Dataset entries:
┄┄┄┄┄┄┄┄┄┄

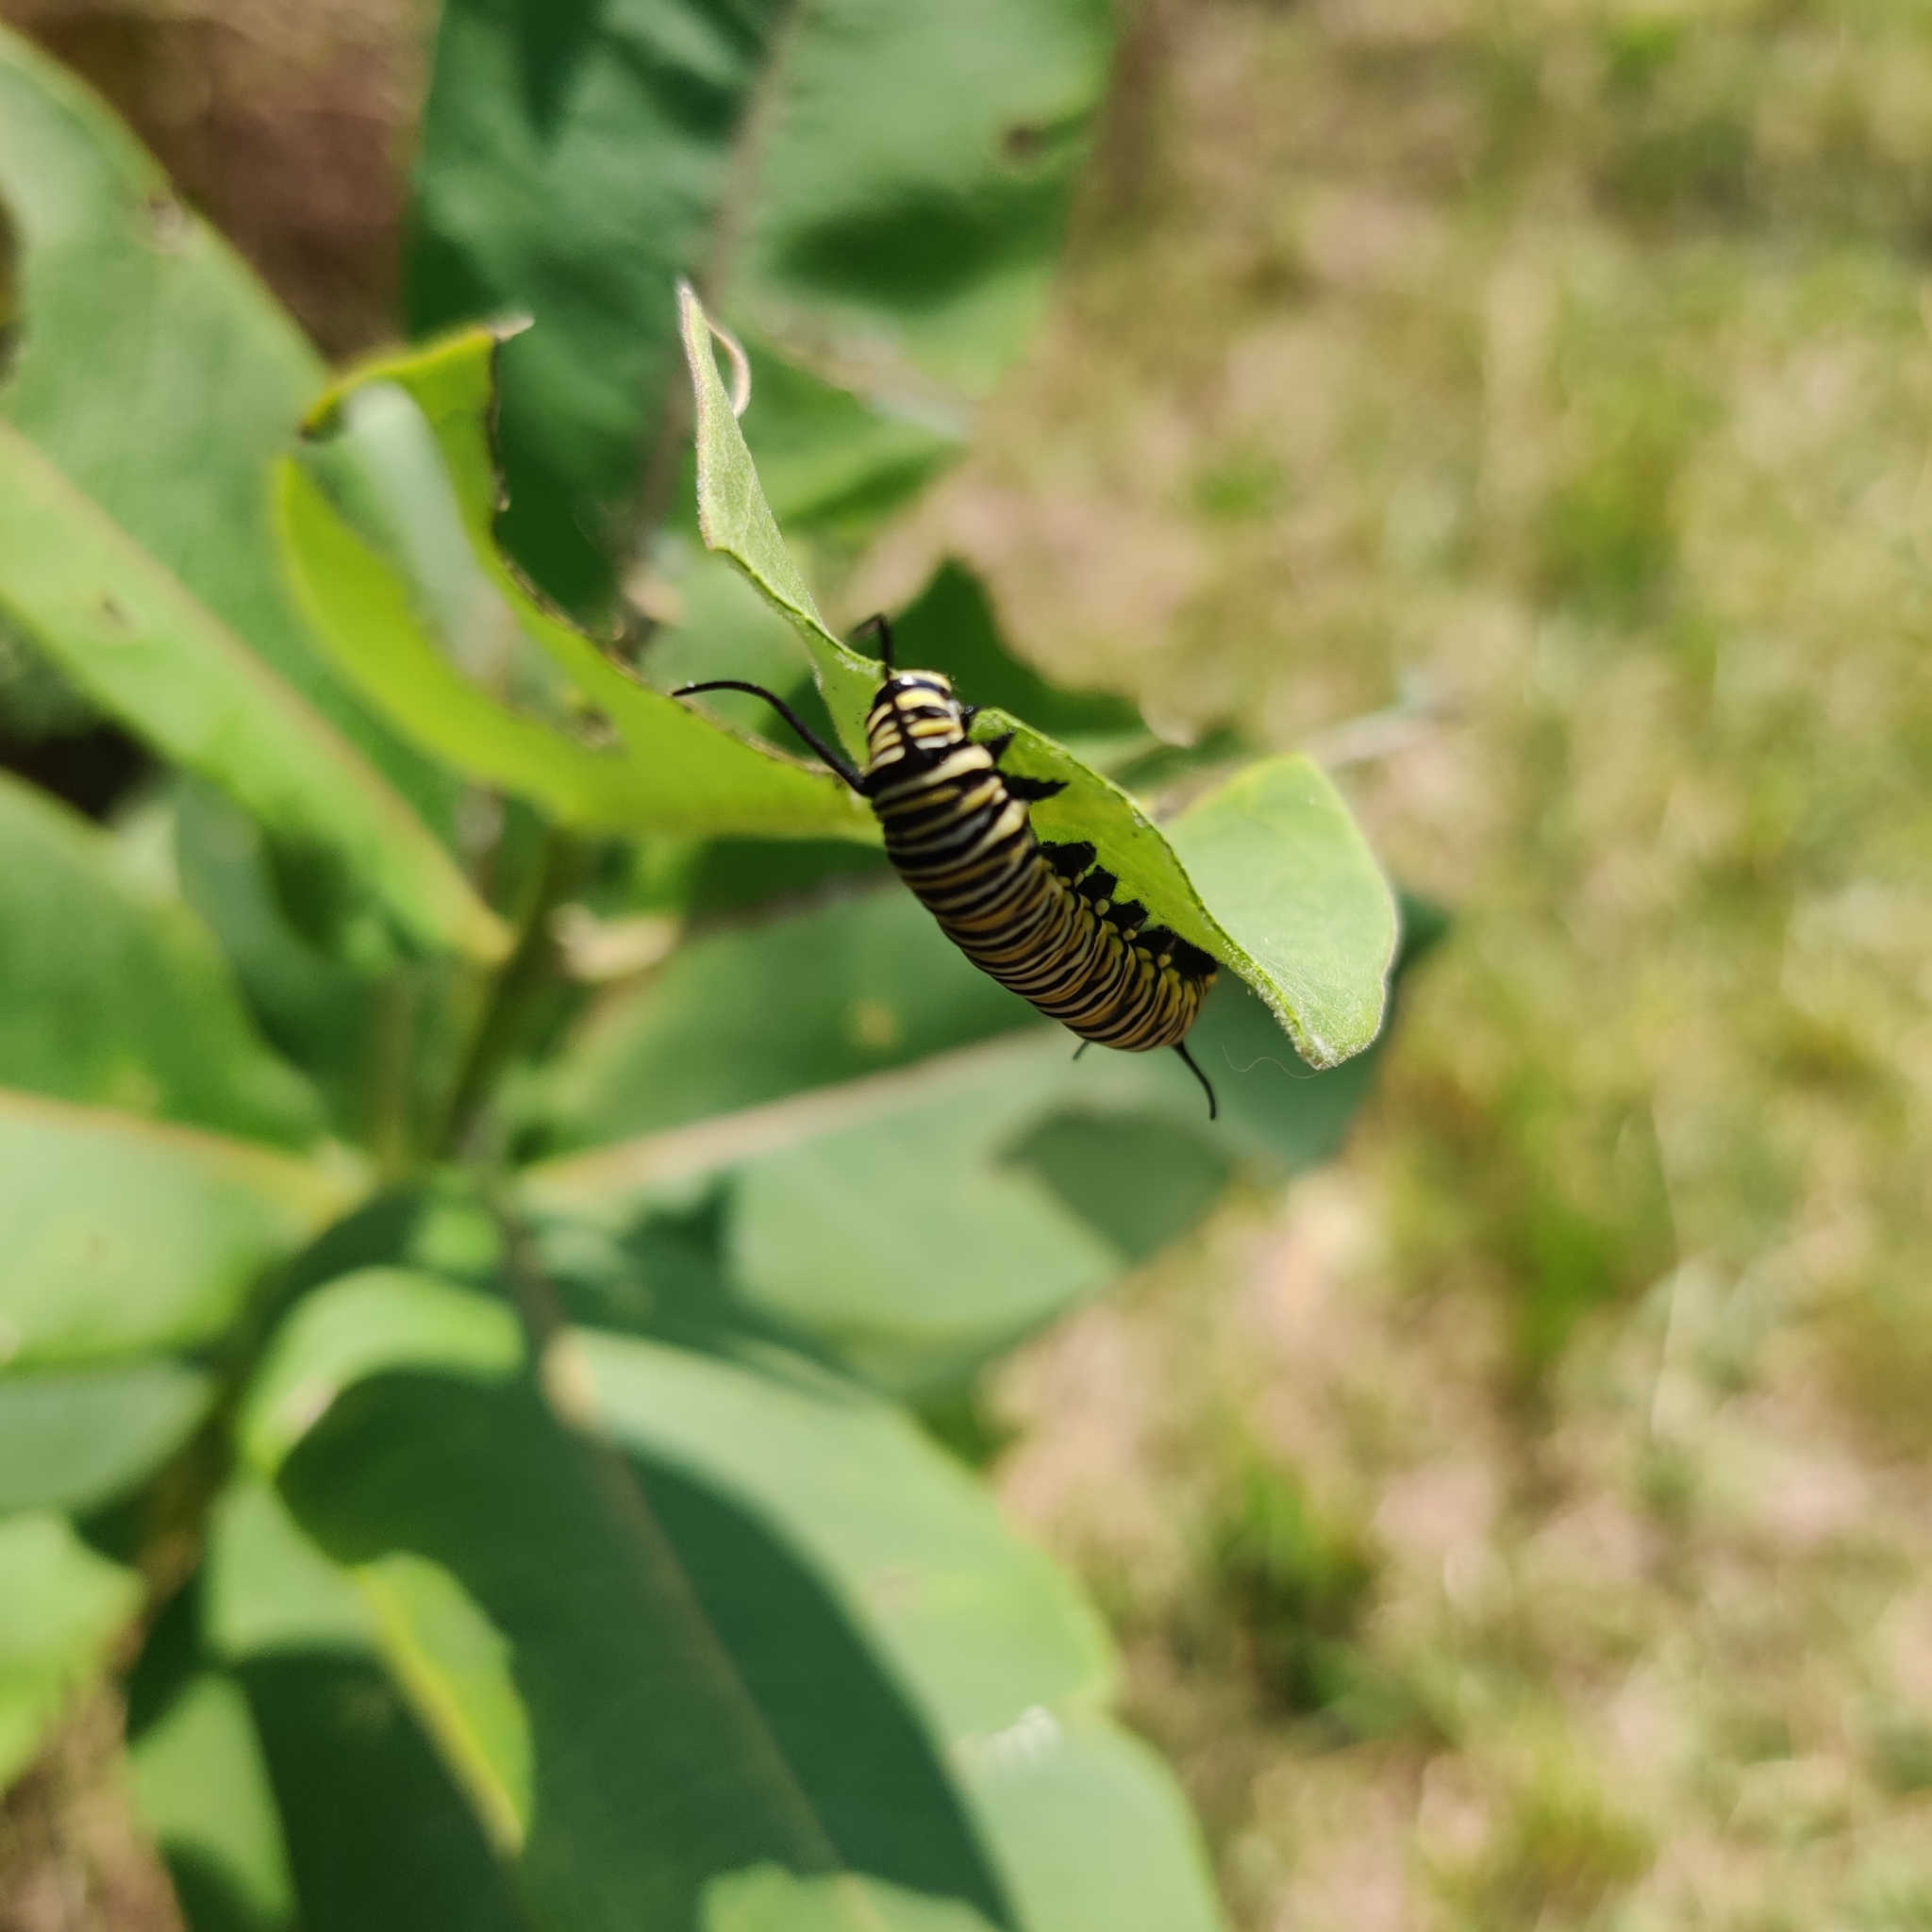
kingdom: Animalia
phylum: Arthropoda
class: Insecta
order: Lepidoptera
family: Nymphalidae
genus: Danaus
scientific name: Danaus plexippus
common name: Monarch
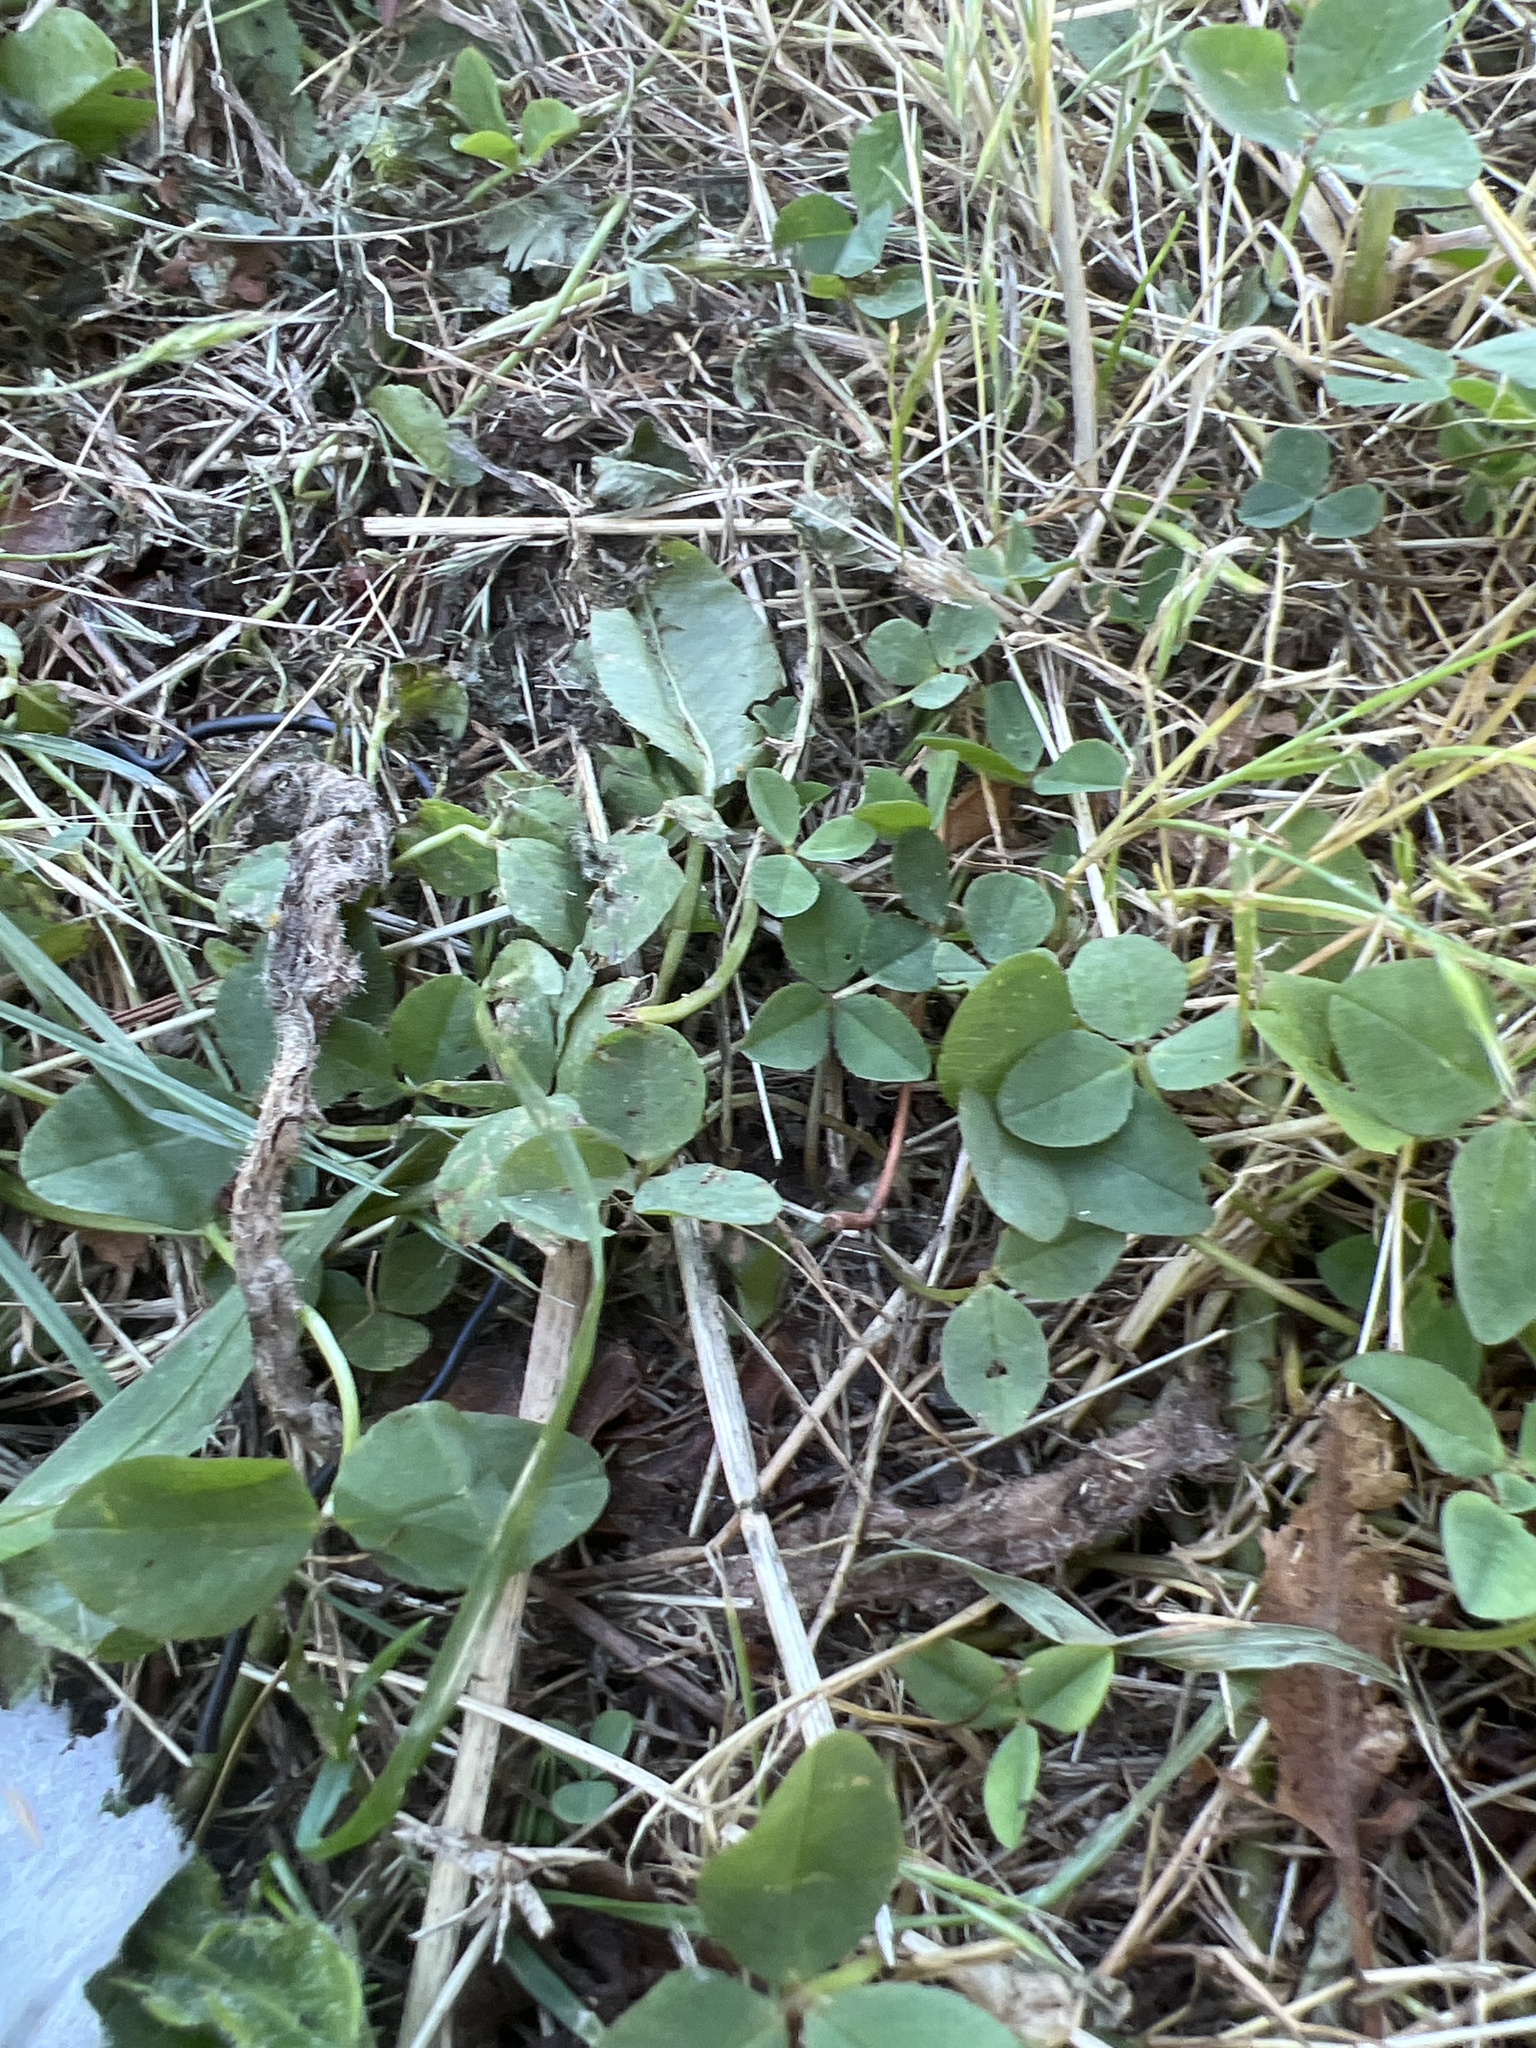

┄┄┄┄┄┄┄┄┄┄

AIM:
Arrange the lines from every row above as a numbered list, leaving out blank lines and the pictures.

OUTPUT FOR THIS EXERCISE:
1. kingdom: Animalia
2. phylum: Arthropoda
3. class: Insecta
4. order: Lepidoptera
5. family: Nymphalidae
6. genus: Danaus
7. scientific name: Danaus plexippus
8. common name: Monarch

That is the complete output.